Sierra de la Ventana. Foto Durán
HALLAZGO SERRANO
La
región estaba asolada por la aridez. Poco a poco los habitantes migraban a otros solares mejor provistos.
La escasez
de agua se había instalado lentamente en el curso de un año. Al principio
pensamos que iba a ser solo de tres meses con lo cual afectaría la floración y
los cultivos, pero llegó a un punto en que la falta de lluvias hizo que las
napas se secaran y los suelos se resquebrajaran. Había que llevar el ganado a
los establos. Las pasturas habían amarillado y decidimos segarlas para
guardarlas en los silos. En su lugar solo crecían matorrales espinosos que ni
las cabras querían.
Los
arroyos que bajaban de las sierras vertían hilos de agua hasta que terminaron
secándose y las rocas ya no brillaban como cuando eran torrentosos. Todo se
había tornado pajizo y gris. Solo en el fondo de los cauces se pintaba un verde
musgo, restante de épocas húmedas. Se había situado un extremo desecamiento hidrológico
que había afectado también a otros sitios pampeanos. La provincia había
declarado el estado de emergencia.
Mis
padres y mi esposo estaban azorados por los hechos. Nunca habíamos tenido una
seca tan grave. Vivíamos en una finca que se extendía desde la ladera a la
parte más alta de la Sierra de la Ventana. Mis tres hijos, varones pequeños, concurrían
a una escuela rural que dada las condiciones ambientales había cerrado
temporalmente. Los chicos estaban inquietos y peleadores si bien tenían mucho
espacio para jugar. Ahora podían explorar las quebradas pues se lo permitíamos
ya que los arroyos no tenían agua. Los tres jugaban como potrillos entre
peñascos y cauces secos en la búsqueda afanosa de alguna lagartija u otra
alimaña que cazar pues quedaban pocos animales en la zona. ¿Quién sabe dónde
habrían migrado las liebres, cervatillos, zorros e incluso algunos jabalíes que
solían revolcarse por allí? Las vertientes estaban vacías. Los pájaros se
arremolinaban en los bosquecillos. Zorzales, benteveos, calandrias y horneros
se avistaban en inciertos vuelos en círculos como queriendo despegar hacia
otros lares.
Teníamos
miedo de que los pinares se quemaran por las altas temperaturas expandiéndose
hacia los pastizales. Esa circunstancia podía provocar una catástrofe. A los
álamos y sauces se les caían las hojas fuera de la estación correspondiente.
Todo estaba trastocado. Veíamos cómo el sacrificio de muchos años se esfumaba. Pensábamos con mi esposo que debíamos irnos, pero nos lo impedía el amor por ese terruño tan nuestro.
Una
tarde los chicos nos pidieron explorar por la ladera opuesta a la casa, poco recorrida
por todos nosotros. Era una gran aventura para ellos.
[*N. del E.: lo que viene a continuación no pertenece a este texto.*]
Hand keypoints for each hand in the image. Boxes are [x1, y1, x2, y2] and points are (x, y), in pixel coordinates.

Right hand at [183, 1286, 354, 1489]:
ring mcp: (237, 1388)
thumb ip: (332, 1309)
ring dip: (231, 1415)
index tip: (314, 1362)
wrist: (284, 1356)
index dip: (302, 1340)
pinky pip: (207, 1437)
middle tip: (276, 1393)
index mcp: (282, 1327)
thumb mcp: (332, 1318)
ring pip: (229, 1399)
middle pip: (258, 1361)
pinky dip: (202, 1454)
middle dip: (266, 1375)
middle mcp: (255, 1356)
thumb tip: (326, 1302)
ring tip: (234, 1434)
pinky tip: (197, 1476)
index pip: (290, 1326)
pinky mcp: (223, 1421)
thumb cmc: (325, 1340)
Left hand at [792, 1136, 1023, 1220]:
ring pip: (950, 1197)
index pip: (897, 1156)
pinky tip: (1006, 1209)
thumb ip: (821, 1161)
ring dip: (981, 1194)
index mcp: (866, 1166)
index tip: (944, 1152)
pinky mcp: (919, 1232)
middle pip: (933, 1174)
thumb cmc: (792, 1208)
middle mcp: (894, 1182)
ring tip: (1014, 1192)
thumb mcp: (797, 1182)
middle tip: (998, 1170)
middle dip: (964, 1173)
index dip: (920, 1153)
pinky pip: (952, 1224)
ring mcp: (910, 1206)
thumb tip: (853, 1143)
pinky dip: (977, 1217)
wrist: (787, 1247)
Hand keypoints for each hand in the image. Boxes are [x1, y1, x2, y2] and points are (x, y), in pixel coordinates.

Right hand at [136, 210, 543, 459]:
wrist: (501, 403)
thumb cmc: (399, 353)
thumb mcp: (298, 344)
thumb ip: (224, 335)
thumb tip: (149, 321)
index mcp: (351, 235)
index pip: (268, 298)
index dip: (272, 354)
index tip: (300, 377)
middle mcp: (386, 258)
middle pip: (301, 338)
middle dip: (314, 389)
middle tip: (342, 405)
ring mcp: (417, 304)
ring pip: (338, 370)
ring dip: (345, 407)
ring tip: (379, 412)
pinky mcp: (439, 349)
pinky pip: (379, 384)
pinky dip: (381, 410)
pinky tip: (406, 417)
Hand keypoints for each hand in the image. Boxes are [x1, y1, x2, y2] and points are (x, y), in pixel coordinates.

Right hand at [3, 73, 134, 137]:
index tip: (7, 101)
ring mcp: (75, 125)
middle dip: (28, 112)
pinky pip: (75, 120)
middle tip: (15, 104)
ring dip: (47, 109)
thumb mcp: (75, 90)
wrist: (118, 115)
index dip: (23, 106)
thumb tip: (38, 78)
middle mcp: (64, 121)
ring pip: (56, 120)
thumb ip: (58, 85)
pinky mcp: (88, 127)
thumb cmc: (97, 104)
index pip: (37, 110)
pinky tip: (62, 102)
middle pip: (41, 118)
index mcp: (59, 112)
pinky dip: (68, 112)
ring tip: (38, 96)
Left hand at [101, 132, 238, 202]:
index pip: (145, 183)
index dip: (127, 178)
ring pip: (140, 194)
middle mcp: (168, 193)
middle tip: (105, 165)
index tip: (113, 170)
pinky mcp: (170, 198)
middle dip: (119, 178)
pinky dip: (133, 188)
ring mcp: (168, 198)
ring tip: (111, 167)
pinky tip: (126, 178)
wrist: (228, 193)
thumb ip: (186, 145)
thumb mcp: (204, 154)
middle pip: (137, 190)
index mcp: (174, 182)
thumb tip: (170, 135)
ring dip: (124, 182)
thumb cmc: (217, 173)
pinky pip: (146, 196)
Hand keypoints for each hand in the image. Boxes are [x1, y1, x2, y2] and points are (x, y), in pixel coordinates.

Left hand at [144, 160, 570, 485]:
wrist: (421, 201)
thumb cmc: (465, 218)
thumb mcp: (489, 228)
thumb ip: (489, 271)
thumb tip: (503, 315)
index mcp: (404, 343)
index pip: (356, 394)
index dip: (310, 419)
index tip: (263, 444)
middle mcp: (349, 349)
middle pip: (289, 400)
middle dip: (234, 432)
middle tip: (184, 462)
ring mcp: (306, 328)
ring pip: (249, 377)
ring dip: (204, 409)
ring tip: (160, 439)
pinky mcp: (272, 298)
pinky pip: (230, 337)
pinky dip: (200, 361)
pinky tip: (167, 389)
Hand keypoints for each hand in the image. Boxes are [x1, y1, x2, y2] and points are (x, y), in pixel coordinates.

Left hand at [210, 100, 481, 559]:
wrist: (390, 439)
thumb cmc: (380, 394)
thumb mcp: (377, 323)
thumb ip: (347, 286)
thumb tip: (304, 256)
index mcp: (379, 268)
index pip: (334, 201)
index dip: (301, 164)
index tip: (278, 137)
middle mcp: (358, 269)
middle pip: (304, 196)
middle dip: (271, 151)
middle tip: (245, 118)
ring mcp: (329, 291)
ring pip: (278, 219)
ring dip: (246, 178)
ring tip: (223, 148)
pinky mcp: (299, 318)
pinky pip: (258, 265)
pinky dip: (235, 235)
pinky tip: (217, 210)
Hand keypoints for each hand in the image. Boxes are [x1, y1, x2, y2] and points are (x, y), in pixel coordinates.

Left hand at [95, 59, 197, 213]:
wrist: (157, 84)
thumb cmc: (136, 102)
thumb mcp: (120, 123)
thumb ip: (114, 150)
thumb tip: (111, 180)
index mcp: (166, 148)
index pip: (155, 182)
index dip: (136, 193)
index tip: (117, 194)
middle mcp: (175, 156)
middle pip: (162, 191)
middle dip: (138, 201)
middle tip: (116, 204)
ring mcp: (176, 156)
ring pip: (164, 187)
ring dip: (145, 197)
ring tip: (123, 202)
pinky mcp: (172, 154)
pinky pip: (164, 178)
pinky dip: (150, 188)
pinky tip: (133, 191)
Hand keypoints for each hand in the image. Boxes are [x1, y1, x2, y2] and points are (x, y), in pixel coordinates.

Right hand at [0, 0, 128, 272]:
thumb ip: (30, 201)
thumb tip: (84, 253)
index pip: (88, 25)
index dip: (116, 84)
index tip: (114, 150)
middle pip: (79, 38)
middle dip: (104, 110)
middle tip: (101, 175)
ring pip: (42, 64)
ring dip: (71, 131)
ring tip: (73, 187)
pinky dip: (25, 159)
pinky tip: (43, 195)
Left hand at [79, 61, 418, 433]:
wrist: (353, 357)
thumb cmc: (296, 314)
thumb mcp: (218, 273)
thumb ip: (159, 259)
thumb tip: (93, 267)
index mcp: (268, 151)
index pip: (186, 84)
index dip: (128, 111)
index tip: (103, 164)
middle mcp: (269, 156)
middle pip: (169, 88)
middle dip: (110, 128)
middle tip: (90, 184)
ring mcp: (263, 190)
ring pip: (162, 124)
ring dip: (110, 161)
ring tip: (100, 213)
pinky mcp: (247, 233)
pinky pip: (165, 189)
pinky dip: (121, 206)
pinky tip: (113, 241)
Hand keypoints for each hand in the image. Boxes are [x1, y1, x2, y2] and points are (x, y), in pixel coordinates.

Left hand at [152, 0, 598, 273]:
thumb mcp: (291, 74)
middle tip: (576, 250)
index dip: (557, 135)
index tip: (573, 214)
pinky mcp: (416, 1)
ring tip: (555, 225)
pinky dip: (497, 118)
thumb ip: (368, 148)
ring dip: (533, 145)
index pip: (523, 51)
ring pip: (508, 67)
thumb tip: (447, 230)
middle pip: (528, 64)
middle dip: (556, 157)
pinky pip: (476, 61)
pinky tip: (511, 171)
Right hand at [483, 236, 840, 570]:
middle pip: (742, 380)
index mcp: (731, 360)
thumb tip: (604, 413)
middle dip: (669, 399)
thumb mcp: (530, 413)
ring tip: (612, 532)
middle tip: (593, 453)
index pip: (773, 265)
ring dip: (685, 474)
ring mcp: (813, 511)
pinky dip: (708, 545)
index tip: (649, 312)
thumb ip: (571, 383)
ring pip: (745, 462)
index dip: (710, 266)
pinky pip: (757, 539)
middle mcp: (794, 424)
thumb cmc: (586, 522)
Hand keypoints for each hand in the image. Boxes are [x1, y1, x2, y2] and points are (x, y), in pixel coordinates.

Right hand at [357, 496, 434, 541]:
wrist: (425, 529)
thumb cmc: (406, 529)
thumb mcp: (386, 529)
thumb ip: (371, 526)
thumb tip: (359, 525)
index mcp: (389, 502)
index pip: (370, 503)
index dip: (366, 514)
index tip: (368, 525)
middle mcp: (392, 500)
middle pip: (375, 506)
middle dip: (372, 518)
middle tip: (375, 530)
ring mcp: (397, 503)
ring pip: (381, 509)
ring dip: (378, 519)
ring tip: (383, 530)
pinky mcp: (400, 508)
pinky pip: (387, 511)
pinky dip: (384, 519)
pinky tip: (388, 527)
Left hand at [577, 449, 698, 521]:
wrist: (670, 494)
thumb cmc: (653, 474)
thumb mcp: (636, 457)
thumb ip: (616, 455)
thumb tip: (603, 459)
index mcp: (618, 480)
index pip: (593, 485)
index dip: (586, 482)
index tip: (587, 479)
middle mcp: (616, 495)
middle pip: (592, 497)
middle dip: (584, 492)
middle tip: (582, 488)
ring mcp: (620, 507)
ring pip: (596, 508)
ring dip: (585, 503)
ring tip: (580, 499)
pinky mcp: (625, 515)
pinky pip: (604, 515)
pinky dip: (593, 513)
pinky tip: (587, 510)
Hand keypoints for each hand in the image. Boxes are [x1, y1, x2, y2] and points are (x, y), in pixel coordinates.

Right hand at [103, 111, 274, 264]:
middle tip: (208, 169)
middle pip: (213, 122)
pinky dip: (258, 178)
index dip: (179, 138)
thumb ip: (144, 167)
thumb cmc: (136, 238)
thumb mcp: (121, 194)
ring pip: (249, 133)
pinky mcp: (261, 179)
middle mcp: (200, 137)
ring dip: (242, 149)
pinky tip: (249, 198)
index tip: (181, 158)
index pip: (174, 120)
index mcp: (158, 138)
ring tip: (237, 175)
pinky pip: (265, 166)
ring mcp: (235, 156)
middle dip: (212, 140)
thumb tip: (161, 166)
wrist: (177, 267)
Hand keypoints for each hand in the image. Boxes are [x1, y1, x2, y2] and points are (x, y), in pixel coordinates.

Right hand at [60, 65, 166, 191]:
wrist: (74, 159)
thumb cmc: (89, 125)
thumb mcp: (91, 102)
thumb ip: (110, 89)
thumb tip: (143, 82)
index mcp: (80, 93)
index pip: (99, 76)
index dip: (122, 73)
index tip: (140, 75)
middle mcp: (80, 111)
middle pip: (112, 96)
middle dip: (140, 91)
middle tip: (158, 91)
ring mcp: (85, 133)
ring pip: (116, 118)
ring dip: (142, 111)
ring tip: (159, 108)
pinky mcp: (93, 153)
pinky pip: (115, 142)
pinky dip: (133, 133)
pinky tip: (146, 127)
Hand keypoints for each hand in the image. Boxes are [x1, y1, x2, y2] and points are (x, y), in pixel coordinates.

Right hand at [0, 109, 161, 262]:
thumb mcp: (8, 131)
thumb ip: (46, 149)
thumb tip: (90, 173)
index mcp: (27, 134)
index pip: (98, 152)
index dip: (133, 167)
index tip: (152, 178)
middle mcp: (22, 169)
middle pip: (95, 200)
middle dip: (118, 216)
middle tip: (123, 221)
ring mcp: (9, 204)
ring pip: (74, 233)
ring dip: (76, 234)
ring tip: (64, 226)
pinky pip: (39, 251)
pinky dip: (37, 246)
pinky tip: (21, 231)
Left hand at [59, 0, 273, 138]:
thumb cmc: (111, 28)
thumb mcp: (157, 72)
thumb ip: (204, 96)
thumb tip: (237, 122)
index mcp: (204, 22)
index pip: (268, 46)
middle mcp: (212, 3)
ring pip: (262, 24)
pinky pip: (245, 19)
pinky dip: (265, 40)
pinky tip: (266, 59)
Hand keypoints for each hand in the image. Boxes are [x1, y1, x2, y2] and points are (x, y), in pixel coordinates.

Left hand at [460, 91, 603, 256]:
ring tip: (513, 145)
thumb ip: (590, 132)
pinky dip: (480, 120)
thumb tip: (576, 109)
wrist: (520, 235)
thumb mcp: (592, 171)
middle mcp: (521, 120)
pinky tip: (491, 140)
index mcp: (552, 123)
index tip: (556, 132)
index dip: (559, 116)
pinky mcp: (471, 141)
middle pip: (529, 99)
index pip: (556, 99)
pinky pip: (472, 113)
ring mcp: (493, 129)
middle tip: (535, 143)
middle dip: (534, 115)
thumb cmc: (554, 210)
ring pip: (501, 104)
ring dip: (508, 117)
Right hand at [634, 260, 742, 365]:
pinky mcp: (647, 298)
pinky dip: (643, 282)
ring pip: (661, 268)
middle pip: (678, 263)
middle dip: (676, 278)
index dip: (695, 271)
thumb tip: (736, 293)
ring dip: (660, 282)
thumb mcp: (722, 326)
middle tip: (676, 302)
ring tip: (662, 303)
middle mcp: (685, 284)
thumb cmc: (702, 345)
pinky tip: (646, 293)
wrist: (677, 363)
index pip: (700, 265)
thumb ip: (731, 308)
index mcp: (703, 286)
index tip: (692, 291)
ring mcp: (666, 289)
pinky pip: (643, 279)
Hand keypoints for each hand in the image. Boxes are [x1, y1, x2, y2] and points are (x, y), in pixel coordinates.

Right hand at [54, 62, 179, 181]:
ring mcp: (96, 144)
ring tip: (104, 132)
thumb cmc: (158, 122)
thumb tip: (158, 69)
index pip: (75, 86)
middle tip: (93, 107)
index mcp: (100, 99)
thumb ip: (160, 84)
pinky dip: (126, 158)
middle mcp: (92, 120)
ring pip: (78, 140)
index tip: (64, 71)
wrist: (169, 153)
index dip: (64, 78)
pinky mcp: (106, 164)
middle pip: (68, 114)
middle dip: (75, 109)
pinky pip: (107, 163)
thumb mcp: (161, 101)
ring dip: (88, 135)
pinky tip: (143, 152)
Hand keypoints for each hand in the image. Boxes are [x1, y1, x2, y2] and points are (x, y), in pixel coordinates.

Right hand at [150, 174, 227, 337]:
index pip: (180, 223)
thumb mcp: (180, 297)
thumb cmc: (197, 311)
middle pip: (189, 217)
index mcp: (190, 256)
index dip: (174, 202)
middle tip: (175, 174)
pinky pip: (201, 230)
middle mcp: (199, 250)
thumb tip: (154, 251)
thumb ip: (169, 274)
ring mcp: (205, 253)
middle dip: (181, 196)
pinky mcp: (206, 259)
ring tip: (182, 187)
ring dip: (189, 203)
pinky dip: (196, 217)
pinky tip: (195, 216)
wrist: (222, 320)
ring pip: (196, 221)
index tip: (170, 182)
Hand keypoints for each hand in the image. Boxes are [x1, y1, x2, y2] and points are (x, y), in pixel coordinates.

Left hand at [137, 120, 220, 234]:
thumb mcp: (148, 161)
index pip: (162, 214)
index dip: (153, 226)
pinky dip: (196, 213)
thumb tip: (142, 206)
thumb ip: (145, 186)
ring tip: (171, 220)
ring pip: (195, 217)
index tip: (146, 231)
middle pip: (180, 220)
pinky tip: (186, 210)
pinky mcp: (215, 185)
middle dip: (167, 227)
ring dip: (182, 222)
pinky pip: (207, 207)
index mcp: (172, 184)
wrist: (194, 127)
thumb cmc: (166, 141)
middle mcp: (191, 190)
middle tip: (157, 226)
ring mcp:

Como no había peligro lo aceptamos.
Llevaron sus mochilas con agua y unos sándwiches especiales preparados por la
abuela.
Con
gran entusiasmo los muchachitos se internaron en una quebrada muy estrecha,
cubierta de matas espinosas y se ocultaron de la observación de sus padres.
Estaban tan entusiasmados con la aventura que comentaban alborozados sus
observaciones. Me parece que los pájaros están cantando en aquel bosquecillo,
dijo el más grande. Por aquí se ven revolcaderos de jabalíes húmedos, ¡qué
extraño!, le respondió el menor. El del medio les gritó: ¡vengan, miren, encontré
agua que sale entre las piedras! Así fue como encontraron entre las rocas de
una pequeña garganta un manantial del que escurría agua cristalina a borbotones
y luego se volvía a internar en una caverna subterránea. Era un hallazgo asombroso.
Como los muchachitos sabían manejarse en
las sierras memorizaron la posición y corrieron a avisar la gran noticia a sus padres y abuelos.
El
descubrimiento permitió realizar un canal desde la fuente descubierta y
recuperar agua para nuestra subsistencia, el regadío y el ganado. Fueron
nuestros hijos quienes nos salvaron de la migración.